# [Source information]
--- START ---

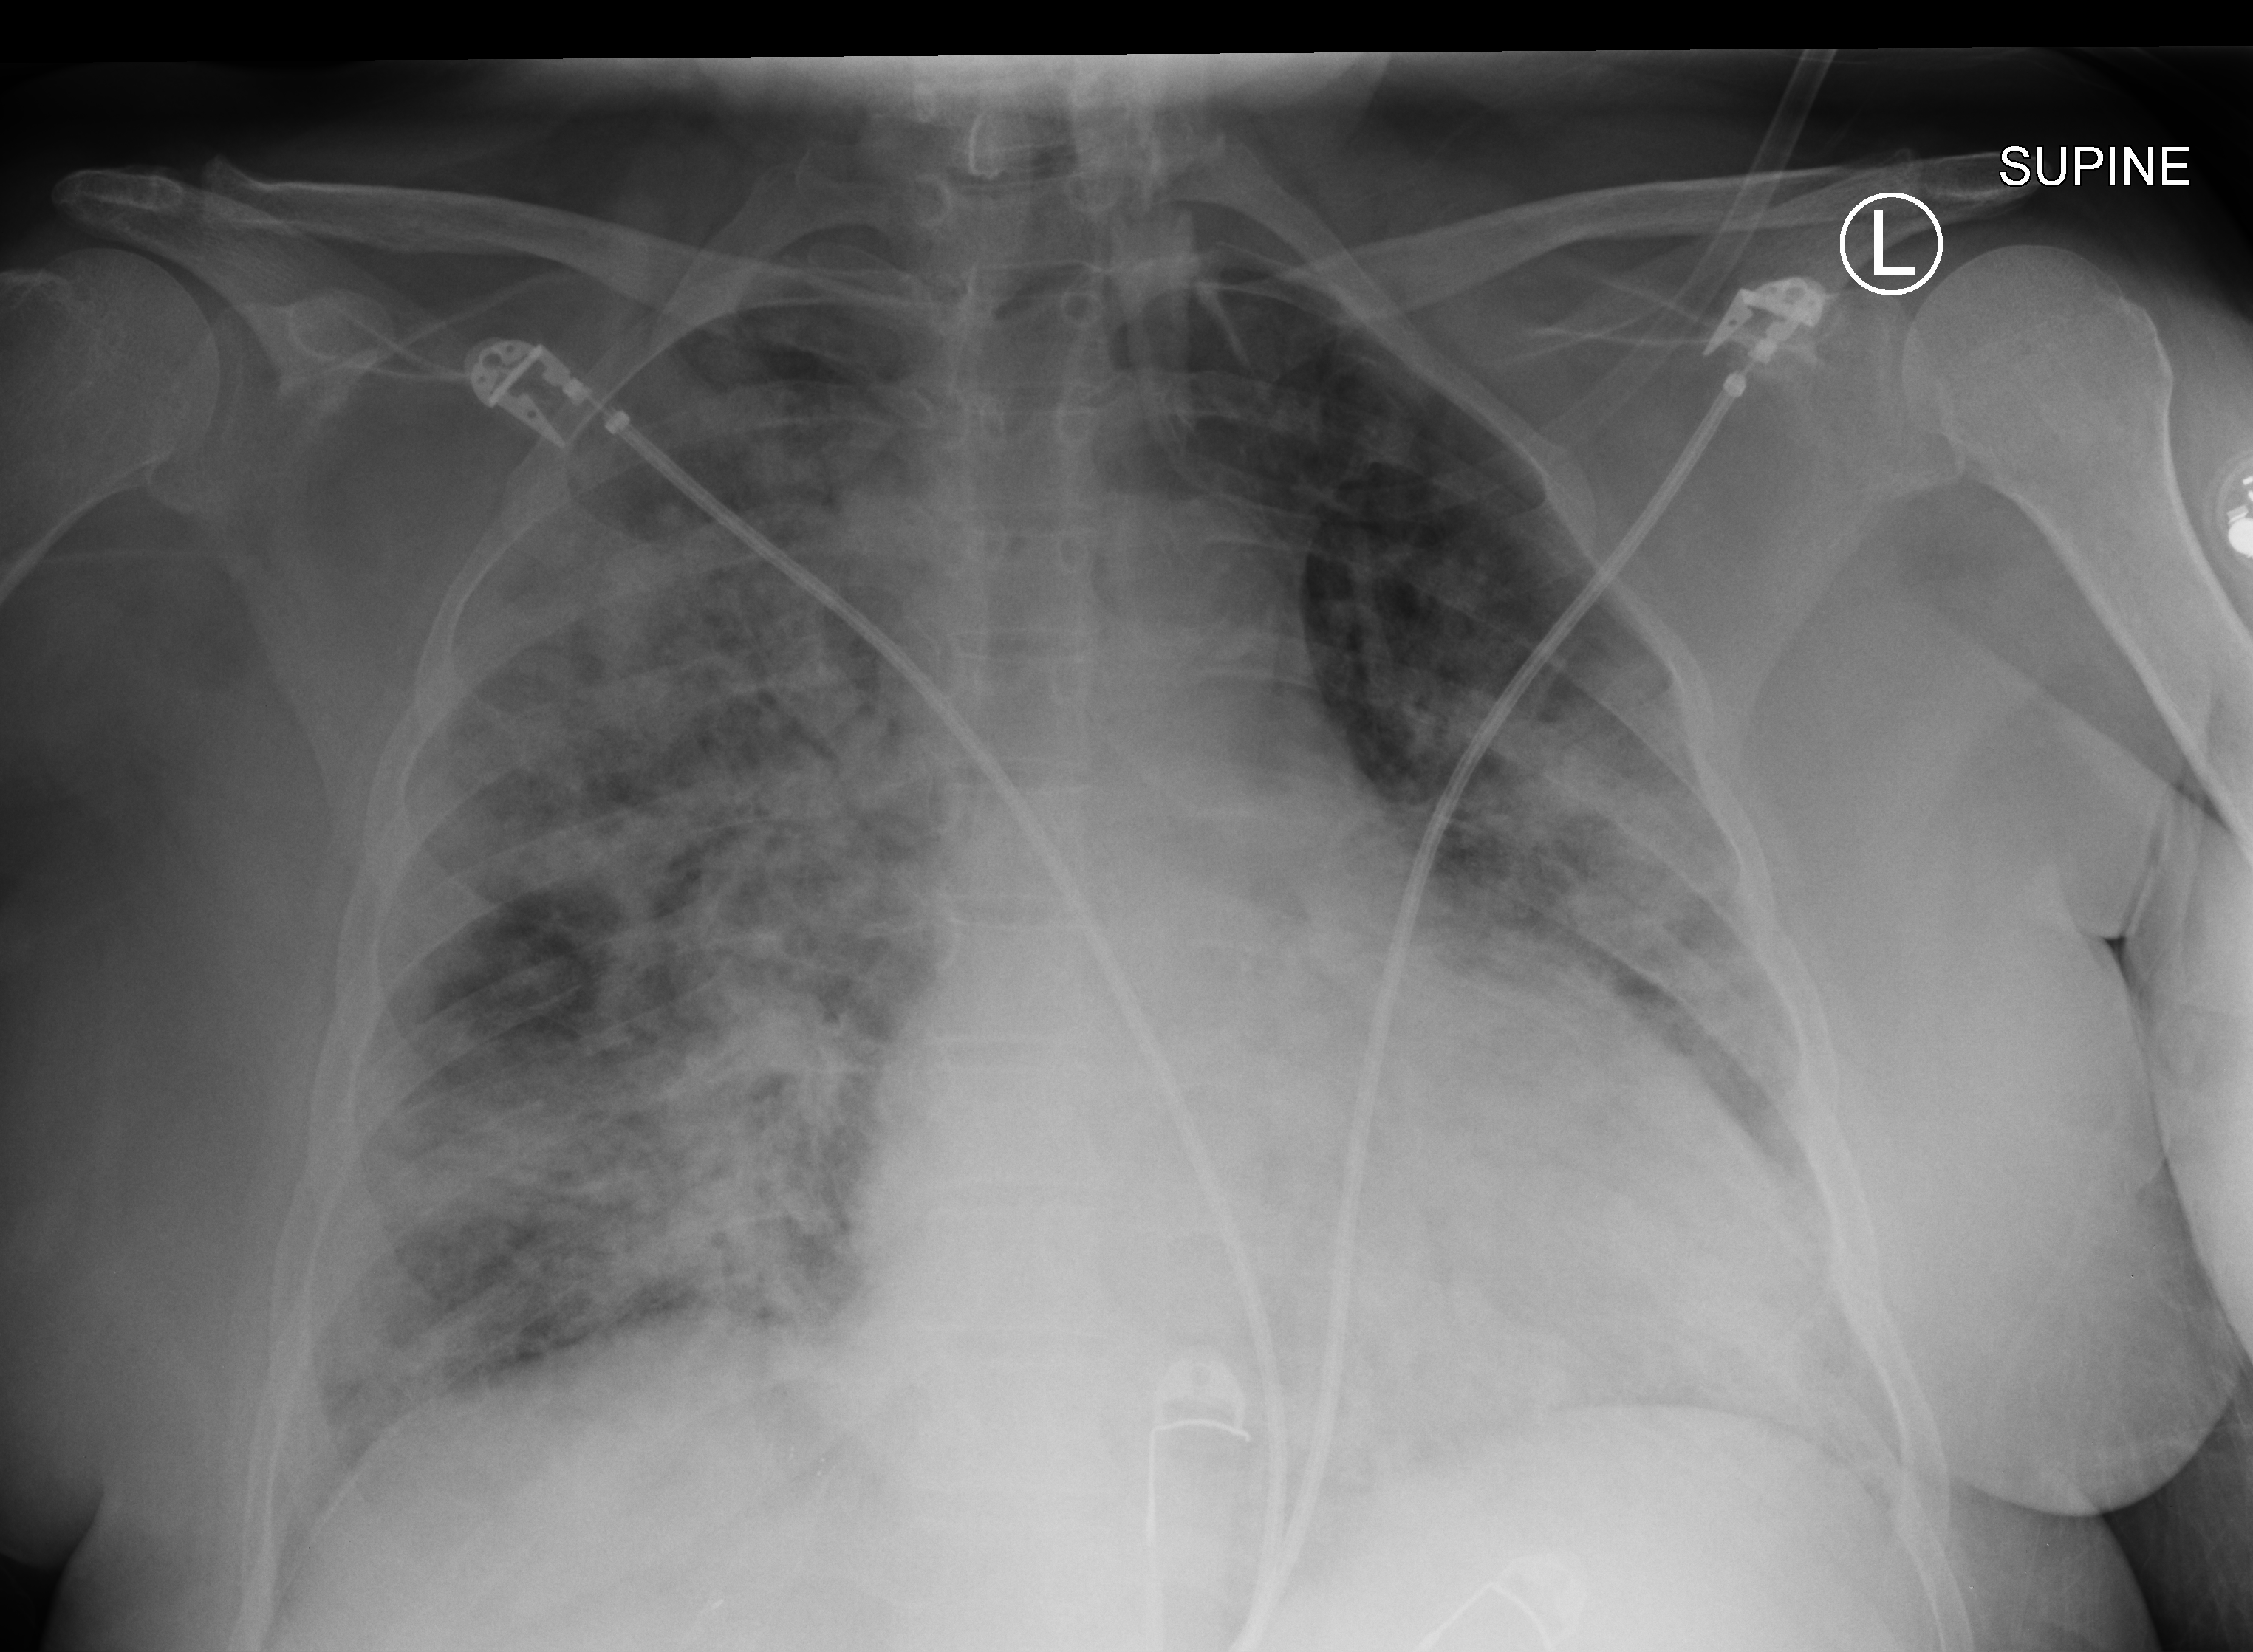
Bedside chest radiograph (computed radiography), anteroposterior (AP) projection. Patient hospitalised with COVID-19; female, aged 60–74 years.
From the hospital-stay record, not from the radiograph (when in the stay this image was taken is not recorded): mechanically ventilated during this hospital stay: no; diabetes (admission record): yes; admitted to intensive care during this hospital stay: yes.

--- END ---
--- START ---

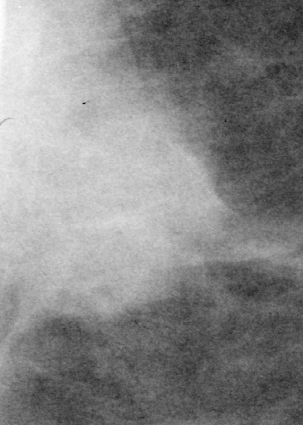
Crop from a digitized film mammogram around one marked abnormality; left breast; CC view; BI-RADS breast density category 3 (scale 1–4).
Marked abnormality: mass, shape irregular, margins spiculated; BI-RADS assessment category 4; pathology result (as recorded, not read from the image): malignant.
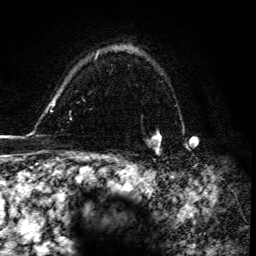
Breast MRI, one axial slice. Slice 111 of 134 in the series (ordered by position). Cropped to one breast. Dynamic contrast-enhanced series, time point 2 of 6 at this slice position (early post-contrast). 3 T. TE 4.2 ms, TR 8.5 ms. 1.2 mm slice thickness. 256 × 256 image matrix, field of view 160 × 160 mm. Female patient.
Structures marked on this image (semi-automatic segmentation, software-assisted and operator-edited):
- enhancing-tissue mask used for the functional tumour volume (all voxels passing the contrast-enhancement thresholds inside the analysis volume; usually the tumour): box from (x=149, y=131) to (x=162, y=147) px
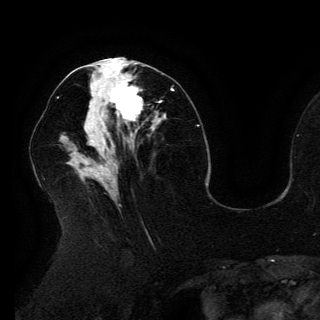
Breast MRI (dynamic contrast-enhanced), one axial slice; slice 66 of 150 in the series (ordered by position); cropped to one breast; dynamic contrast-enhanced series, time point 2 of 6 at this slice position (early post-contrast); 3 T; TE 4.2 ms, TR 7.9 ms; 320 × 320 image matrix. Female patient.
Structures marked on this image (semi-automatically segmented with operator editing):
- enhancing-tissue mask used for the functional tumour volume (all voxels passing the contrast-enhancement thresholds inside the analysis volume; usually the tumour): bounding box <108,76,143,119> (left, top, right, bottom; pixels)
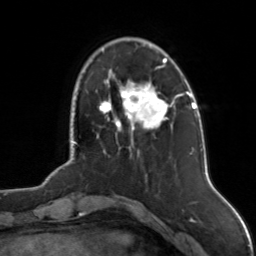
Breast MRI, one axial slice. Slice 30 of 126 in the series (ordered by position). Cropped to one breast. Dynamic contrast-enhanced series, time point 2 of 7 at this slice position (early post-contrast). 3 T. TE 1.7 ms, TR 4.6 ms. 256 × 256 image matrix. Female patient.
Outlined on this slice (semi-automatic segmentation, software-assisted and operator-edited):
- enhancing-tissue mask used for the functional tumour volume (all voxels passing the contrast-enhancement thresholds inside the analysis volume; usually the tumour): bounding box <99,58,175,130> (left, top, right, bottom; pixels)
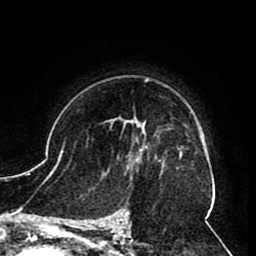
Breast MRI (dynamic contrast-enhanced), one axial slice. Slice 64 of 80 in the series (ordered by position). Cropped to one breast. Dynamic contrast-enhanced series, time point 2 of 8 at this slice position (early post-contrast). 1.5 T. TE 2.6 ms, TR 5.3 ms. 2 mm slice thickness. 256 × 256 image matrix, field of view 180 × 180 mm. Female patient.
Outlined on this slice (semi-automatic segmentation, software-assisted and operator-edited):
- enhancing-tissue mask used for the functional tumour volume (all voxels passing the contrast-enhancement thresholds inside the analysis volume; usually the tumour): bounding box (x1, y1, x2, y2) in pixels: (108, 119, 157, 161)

--- END ---
--- START ---

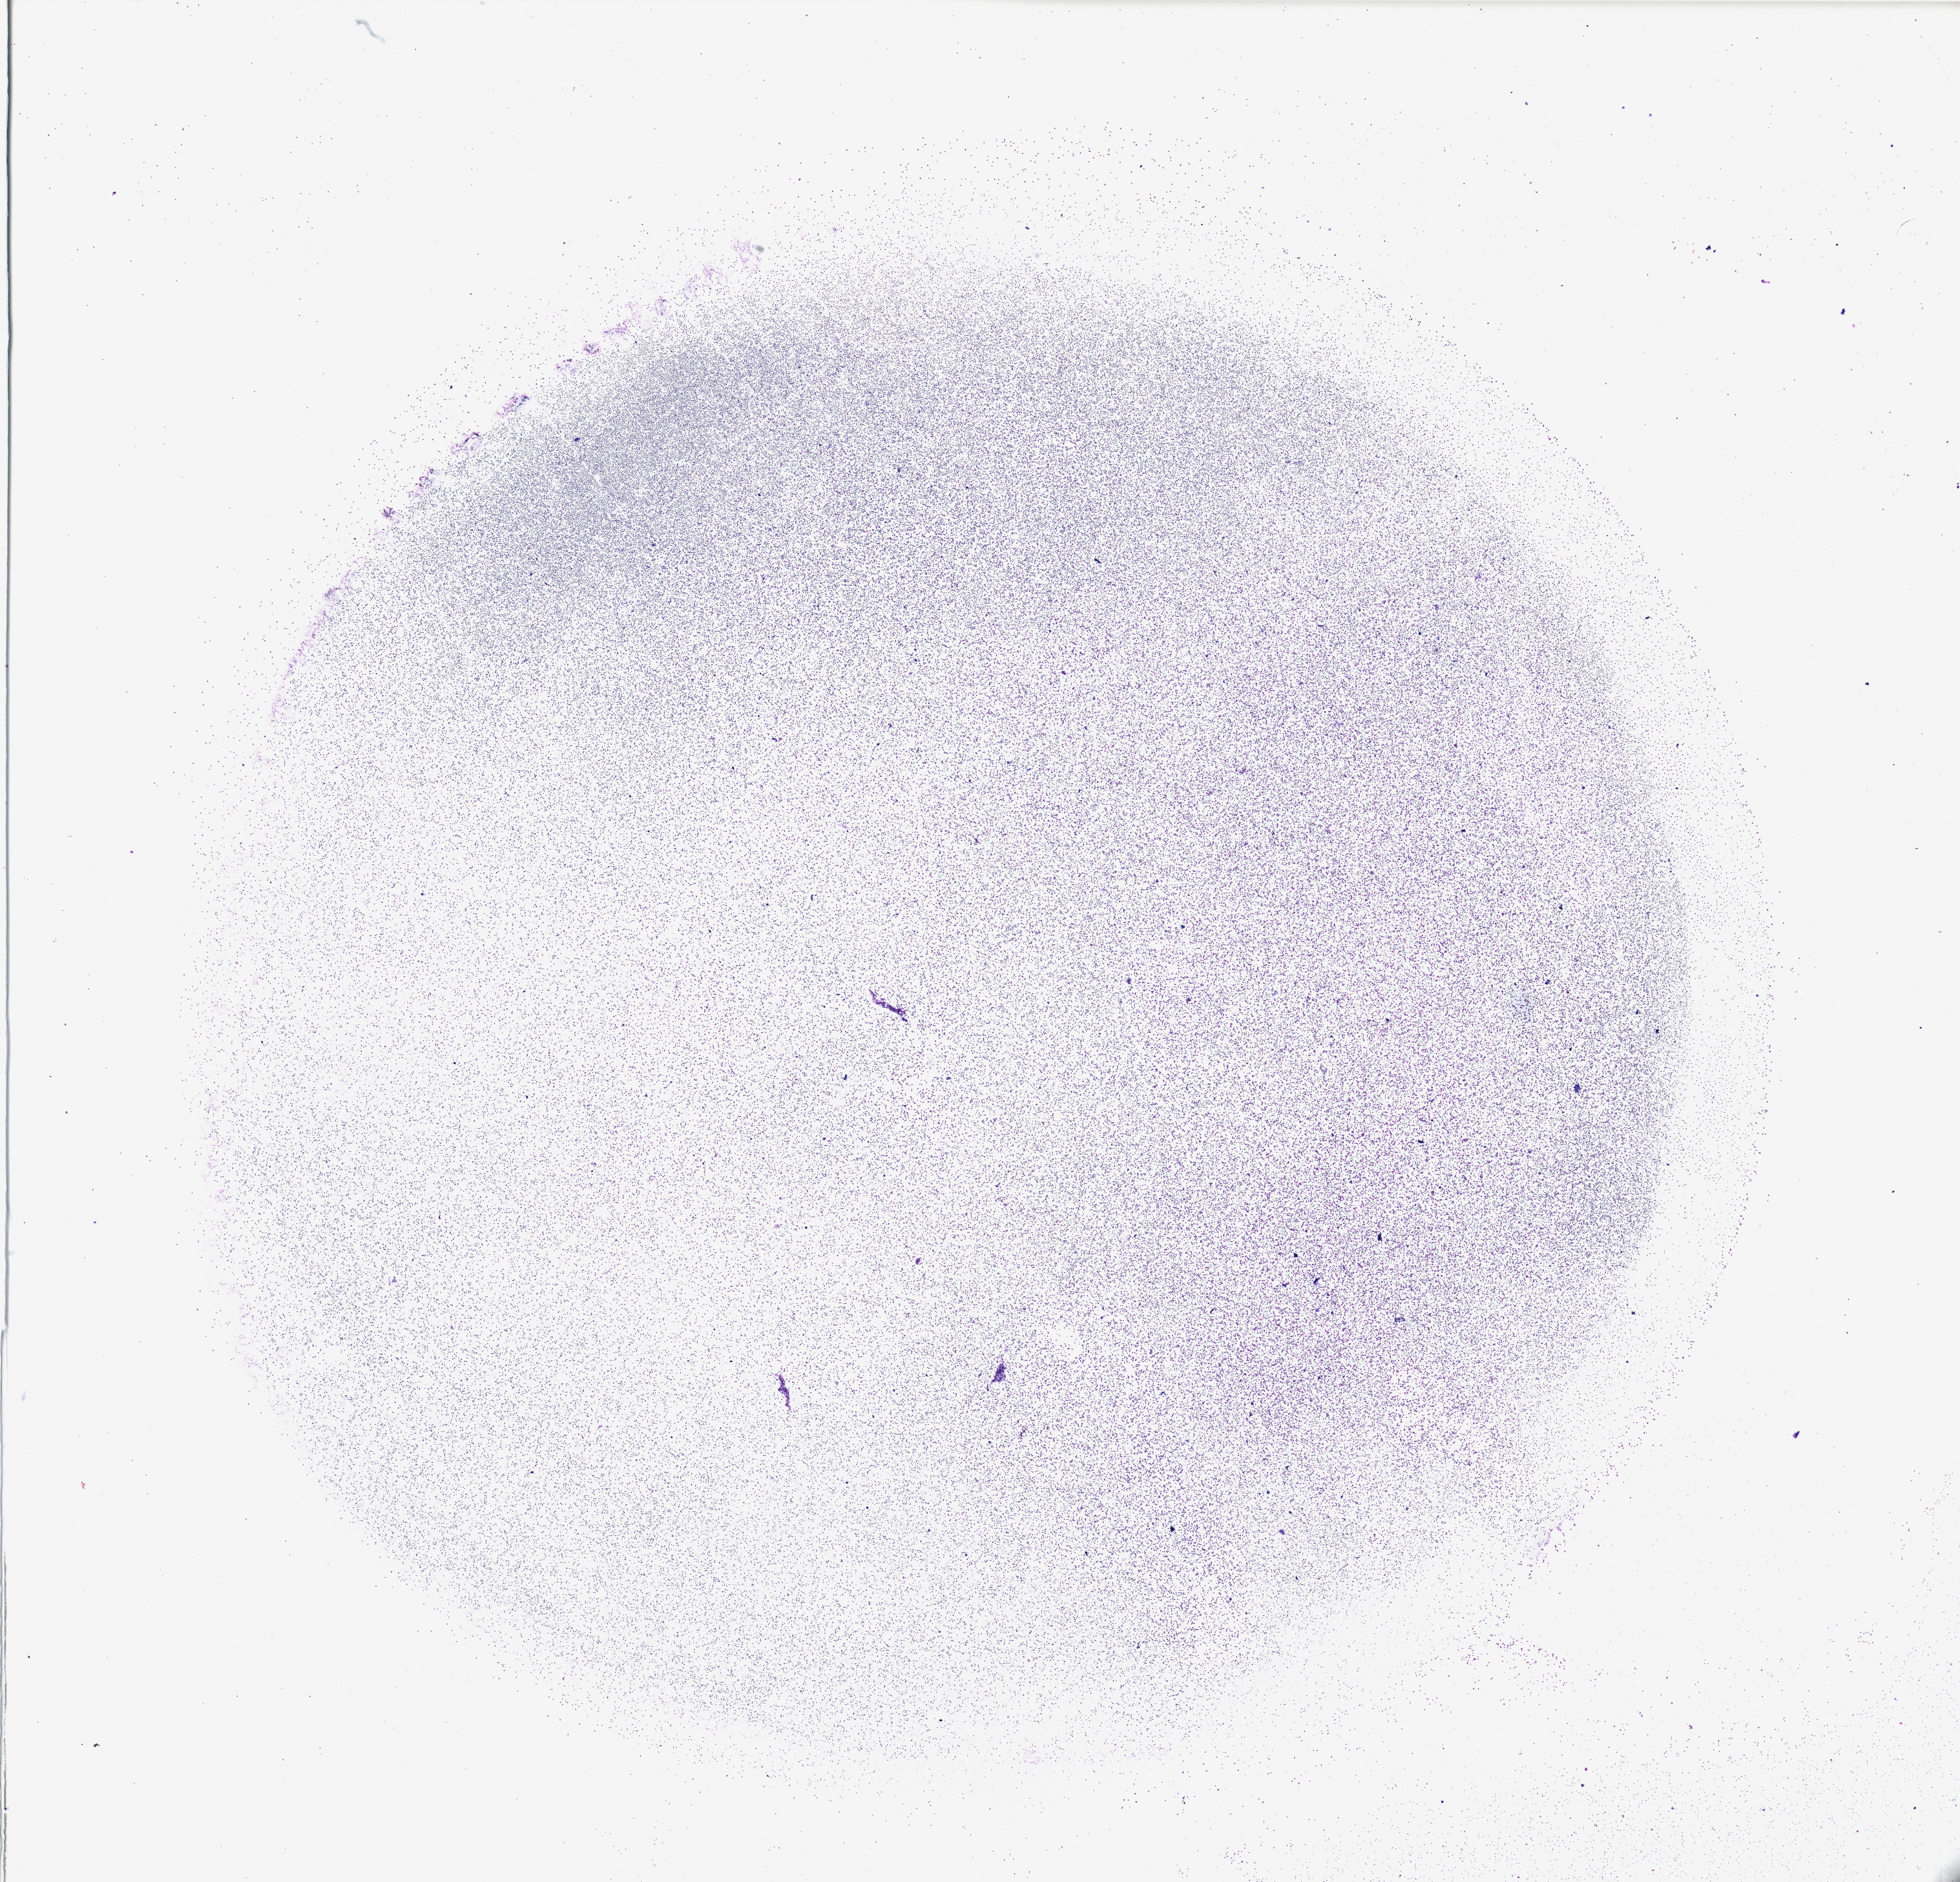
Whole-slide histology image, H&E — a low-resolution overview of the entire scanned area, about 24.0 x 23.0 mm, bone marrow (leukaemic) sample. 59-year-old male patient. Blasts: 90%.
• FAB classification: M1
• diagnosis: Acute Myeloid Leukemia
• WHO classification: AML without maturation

--- END ---

# [What the exercise asks]
For each line of the listing that holds the word "pixels", show that line.

# [Exercise response]
- enhancing-tissue mask used for the functional tumour volume (all voxels passing the contrast-enhancement thresholds inside the analysis volume; usually the tumour): bounding box <108,76,143,119> (left, top, right, bottom; pixels)
- enhancing-tissue mask used for the functional tumour volume (all voxels passing the contrast-enhancement thresholds inside the analysis volume; usually the tumour): bounding box <99,58,175,130> (left, top, right, bottom; pixels)
- enhancing-tissue mask used for the functional tumour volume (all voxels passing the contrast-enhancement thresholds inside the analysis volume; usually the tumour): bounding box (x1, y1, x2, y2) in pixels: (108, 119, 157, 161)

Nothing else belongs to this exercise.